Electronics source listings
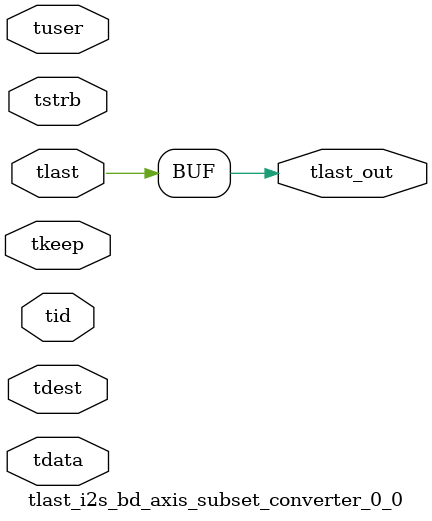
<source format=v>


`timescale 1ps/1ps

module tlast_i2s_bd_axis_subset_converter_0_0 #
(
parameter C_S_AXIS_TID_WIDTH   = 1,
parameter C_S_AXIS_TUSER_WIDTH = 0,
parameter C_S_AXIS_TDATA_WIDTH = 0,
parameter C_S_AXIS_TDEST_WIDTH = 0
)
(
input  [(C_S_AXIS_TID_WIDTH   == 0 ? 1 : C_S_AXIS_TID_WIDTH)-1:0       ] tid,
input  [(C_S_AXIS_TDATA_WIDTH == 0 ? 1 : C_S_AXIS_TDATA_WIDTH)-1:0     ] tdata,
input  [(C_S_AXIS_TUSER_WIDTH == 0 ? 1 : C_S_AXIS_TUSER_WIDTH)-1:0     ] tuser,
input  [(C_S_AXIS_TDEST_WIDTH == 0 ? 1 : C_S_AXIS_TDEST_WIDTH)-1:0     ] tdest,
input  [(C_S_AXIS_TDATA_WIDTH/8)-1:0 ] tkeep,
input  [(C_S_AXIS_TDATA_WIDTH/8)-1:0 ] tstrb,
input  [0:0]                                                             tlast,
output                                                                   tlast_out
);

assign tlast_out = {tlast};

endmodule


</source>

Problem =
Without including any picture, print all of the entries above exactly.

Exercise output =
<source format=v>


`timescale 1ps/1ps

module tlast_i2s_bd_axis_subset_converter_0_0 #
(
parameter C_S_AXIS_TID_WIDTH   = 1,
parameter C_S_AXIS_TUSER_WIDTH = 0,
parameter C_S_AXIS_TDATA_WIDTH = 0,
parameter C_S_AXIS_TDEST_WIDTH = 0
)
(
input  [(C_S_AXIS_TID_WIDTH   == 0 ? 1 : C_S_AXIS_TID_WIDTH)-1:0       ] tid,
input  [(C_S_AXIS_TDATA_WIDTH == 0 ? 1 : C_S_AXIS_TDATA_WIDTH)-1:0     ] tdata,
input  [(C_S_AXIS_TUSER_WIDTH == 0 ? 1 : C_S_AXIS_TUSER_WIDTH)-1:0     ] tuser,
input  [(C_S_AXIS_TDEST_WIDTH == 0 ? 1 : C_S_AXIS_TDEST_WIDTH)-1:0     ] tdest,
input  [(C_S_AXIS_TDATA_WIDTH/8)-1:0 ] tkeep,
input  [(C_S_AXIS_TDATA_WIDTH/8)-1:0 ] tstrb,
input  [0:0]                                                             tlast,
output                                                                   tlast_out
);

assign tlast_out = {tlast};

endmodule


</source>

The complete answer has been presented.